Entscheidungsstichwort (Thema)

Fehlender Hinweis nach § 68 Satz 3 FGO a.F.?

 

Leitsatz (NV)

  1. Zweck des gemäß § 68 Satz 3 FGO a.F. vorgeschriebenen Hinweises in der Rechtsbehelfsbelehrung ist es, den Kläger zu schützen und zu verhindern, dass er gegen seinen Willen aus dem Verfahren gedrängt wird. Er muss zeitgleich über sein Recht, Einspruch einzulegen oder den Antrag nach § 68 FGO a.F. zu stellen, belehrt werden, um zu gewährleisten, dass ihm eine "echte" Wahlmöglichkeit zwischen beiden Rechtsbehelfen offen steht.
  2. Befindet sich der Hinweis nach § 68 Satz 3 FGO a.F. nicht räumlich innerhalb der ‐ auf den jeweiligen Rückseiten des Steuerbescheides abgedruckten ‐ formularmäßigen Rechtsbehelfsbelehrung, sondern erst am Ende des Steuerbescheides als "Ergänzung zur Rechtsbehelfsbelehrung", so ist dies nur dann unschädlich, wenn der innere Zusammenhang der beiden Teile der Rechtsbehelfsbelehrung eindeutig und für den Steuerpflichtigen klar erkennbar ist. Dass die den Hinweis nach § 68 Satz 3 FGO a.F. enthaltende Rechtsbehelfsbelehrung aus einem räumlich durchgehenden Textabschnitt zu bestehen habe, ist nicht gefordert.
 

Normenkette

FGO § 68 S. 3

 

Verfahrensgang

Niedersächsisches FG (EFG 2000, 1402)

 

Tatbestand

I. Während des Klageverfahrens, das sich gegen die Einkommensteuerbescheide 1995 und 1996 vom 6. Mai 1997 richtete, erteilte der Beklagte und Revisionsbeklagte (das Finanzamt ―FA―) Änderungsbescheide in Sachen Einkommensteuer 1995 und 1996 und berücksichtigte die Verluste der zusammen zur Einkommensteuer veranlagten Kläger und Revisionskläger (Kläger) aus Vermietung und Verpachtung. Die Änderungsbescheide vom 7. Juli 1999 sind an den Prozessbevollmächtigten gerichtet.

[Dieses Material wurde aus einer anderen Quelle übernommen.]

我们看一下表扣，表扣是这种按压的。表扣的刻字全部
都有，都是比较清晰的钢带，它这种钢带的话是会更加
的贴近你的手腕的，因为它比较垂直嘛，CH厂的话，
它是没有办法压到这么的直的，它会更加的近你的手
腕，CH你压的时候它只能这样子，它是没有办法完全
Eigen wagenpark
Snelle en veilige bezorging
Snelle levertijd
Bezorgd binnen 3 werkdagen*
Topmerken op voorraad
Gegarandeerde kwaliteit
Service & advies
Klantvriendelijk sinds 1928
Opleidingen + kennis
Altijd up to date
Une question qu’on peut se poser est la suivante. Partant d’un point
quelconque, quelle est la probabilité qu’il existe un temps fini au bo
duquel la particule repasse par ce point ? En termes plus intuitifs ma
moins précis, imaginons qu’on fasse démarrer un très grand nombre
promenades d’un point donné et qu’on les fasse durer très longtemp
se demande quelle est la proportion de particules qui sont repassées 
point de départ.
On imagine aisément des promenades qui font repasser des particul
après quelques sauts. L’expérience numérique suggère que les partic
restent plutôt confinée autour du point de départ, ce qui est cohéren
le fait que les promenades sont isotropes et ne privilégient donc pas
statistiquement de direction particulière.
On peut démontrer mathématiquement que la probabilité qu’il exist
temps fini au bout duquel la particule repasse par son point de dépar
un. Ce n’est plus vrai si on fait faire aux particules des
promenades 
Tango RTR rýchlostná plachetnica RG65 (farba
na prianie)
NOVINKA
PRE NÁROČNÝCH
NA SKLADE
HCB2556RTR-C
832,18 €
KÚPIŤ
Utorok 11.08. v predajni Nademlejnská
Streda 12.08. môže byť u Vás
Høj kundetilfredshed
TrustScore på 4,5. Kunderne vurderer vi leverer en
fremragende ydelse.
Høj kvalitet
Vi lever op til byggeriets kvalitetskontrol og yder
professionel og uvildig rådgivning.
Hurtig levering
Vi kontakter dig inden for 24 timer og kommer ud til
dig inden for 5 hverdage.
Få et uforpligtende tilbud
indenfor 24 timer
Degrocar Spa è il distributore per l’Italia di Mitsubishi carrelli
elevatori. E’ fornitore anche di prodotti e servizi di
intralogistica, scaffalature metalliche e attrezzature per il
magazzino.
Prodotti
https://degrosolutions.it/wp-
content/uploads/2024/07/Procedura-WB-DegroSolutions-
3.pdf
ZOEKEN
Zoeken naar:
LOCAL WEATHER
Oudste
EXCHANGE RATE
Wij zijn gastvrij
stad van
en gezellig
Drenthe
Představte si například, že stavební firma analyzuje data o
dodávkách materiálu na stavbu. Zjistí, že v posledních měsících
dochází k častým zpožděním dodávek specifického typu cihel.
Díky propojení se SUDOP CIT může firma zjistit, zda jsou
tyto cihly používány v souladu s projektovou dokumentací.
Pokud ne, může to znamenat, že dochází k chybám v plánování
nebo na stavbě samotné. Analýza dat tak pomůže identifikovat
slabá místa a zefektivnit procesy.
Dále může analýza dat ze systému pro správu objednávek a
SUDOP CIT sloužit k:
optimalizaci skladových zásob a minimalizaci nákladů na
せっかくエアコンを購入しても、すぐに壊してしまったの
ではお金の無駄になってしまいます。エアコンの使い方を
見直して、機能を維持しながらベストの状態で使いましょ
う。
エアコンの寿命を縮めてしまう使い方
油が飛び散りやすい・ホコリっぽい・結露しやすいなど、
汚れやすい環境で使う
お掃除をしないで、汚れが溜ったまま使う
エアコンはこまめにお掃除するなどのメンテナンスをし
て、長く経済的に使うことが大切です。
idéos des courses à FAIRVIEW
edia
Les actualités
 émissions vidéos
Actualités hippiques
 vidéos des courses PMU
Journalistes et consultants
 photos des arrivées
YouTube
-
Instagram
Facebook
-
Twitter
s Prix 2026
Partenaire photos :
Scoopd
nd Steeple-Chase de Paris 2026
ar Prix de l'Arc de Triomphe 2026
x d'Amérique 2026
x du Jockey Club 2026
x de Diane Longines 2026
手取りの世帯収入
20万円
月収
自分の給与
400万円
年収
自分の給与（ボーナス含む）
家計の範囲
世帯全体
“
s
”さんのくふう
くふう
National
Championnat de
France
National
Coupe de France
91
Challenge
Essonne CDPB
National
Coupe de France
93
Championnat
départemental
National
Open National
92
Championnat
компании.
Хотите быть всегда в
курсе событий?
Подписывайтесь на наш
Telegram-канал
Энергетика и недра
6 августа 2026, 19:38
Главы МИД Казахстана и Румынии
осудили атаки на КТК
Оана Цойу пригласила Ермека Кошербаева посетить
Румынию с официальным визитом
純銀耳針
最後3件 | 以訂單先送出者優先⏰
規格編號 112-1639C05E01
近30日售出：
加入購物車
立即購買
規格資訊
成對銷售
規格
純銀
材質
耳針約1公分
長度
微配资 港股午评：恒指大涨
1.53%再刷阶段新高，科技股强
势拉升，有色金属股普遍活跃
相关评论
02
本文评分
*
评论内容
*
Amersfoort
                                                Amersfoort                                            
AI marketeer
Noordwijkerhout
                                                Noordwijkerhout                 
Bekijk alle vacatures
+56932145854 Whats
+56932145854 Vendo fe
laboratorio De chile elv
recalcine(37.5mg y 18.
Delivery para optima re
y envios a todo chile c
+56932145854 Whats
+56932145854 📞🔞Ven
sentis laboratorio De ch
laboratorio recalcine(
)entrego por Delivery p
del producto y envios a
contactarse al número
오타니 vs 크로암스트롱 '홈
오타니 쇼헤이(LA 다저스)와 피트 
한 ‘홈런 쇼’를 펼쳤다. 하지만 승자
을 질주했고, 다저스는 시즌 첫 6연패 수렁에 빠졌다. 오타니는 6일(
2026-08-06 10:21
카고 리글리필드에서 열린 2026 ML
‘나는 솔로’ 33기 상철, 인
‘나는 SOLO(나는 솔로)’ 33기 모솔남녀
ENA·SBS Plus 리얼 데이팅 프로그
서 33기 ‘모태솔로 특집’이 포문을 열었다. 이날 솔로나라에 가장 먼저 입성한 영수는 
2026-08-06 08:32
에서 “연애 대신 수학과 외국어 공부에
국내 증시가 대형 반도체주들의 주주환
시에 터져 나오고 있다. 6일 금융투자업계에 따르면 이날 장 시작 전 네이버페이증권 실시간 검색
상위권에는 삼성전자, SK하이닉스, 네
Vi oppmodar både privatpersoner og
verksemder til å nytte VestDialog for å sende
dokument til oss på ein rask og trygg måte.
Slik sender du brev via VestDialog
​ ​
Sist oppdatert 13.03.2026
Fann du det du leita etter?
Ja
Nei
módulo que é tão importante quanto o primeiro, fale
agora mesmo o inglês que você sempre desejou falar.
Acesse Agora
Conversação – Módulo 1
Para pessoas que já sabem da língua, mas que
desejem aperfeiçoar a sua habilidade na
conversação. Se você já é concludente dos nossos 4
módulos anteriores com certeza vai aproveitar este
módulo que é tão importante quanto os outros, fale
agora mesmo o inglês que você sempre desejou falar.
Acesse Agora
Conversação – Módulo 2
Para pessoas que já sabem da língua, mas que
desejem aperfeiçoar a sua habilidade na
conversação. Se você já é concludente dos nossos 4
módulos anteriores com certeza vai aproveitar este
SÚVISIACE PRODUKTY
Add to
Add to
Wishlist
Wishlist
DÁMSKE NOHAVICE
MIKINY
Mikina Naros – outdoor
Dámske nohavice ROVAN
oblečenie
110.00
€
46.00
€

Auf jeder Rückseite des drei Seiten umfassenden Änderungsbescheides 1995 ist nach zwei Vorab-Hinweisen zum Einkommensteuerbescheid bzw. zur Rechtsbehelfsbelehrung unter I. eine umfassende Rechtsbehelfsbelehrung jeweils gleichen Inhalts abgedruckt. Diese enthält:

- einen allgemeinen Teil, in dem durch Fettdruck hervorgehoben darauf hingewiesen wird, dass auch im Falle eines Rechtsbehelfs die angeforderten Beträge fristgemäß zu bezahlen sind, es sei denn, dass die Vollziehung des Bescheids ausgesetzt oder Stundung gewährt worden ist. Außerdem sind die Worte "Einspruch", "Kirchensteuer", "Frist" und "einen Monat" entsprechend hervorgehoben;

- einen besonderen Teil betreffend Kirchensteuer, Körperschaftsteuer und Nachzahlungs- und Erstattungszinsen;

- sowie einen Hinweis auf die Einspruchsbefugnis bei einheitlichen und gesonderten Feststellungsbescheiden.

Einen Hinweis auf § 68 der Finanzgerichtsordnung (FGO) a.F. enthält diese Rechtsbehelfsbelehrung insoweit nicht.

Unterhalb der Rechtsbehelfsbelehrung finden sich auf der jeweiligen Rückseite weitere Erläuterungen unter "II. Zahlungen und Folgen verspäteter Zahlung".

Der Bescheid selbst gliedert sich in die Abschnitte (jeweilige Überschriften gesperrt und fett, aber mit gleicher Schrifttype gedruckt):

- Festsetzung und Abrechnung,

- Besteuerungsgrundlagen,

- Erläuterungen, Ziffer 1 bis 4

(Ziffer 4 lautet: "Dieser Bescheid ändert den mit der Klage angefochtenen Bescheid vom 06.05.1997.") und

- Ergänzung zur Rechtsbehelfsbelehrung. In dieser findet sich der Hinweis auf das anhängige Klageverfahren und § 68 FGO a.F. Der Hinweis lautet: "Sie können innerhalb eines Monats nach Bekanntgabe dieses Bescheids beim Finanzgericht beantragen (§ 68 der Finanzgerichtsordnung), diesen Bescheid zum Gegenstand des anhängigen Klageverfahrens zu machen; ein Einspruch erübrigt sich dann. Wird weder Einspruch eingelegt noch der Antrag nach § 68 der Finanzgerichtsordnung gestellt, wird mit Ablauf der Rechtsbehelfsfrist Ihre Klage unzulässig."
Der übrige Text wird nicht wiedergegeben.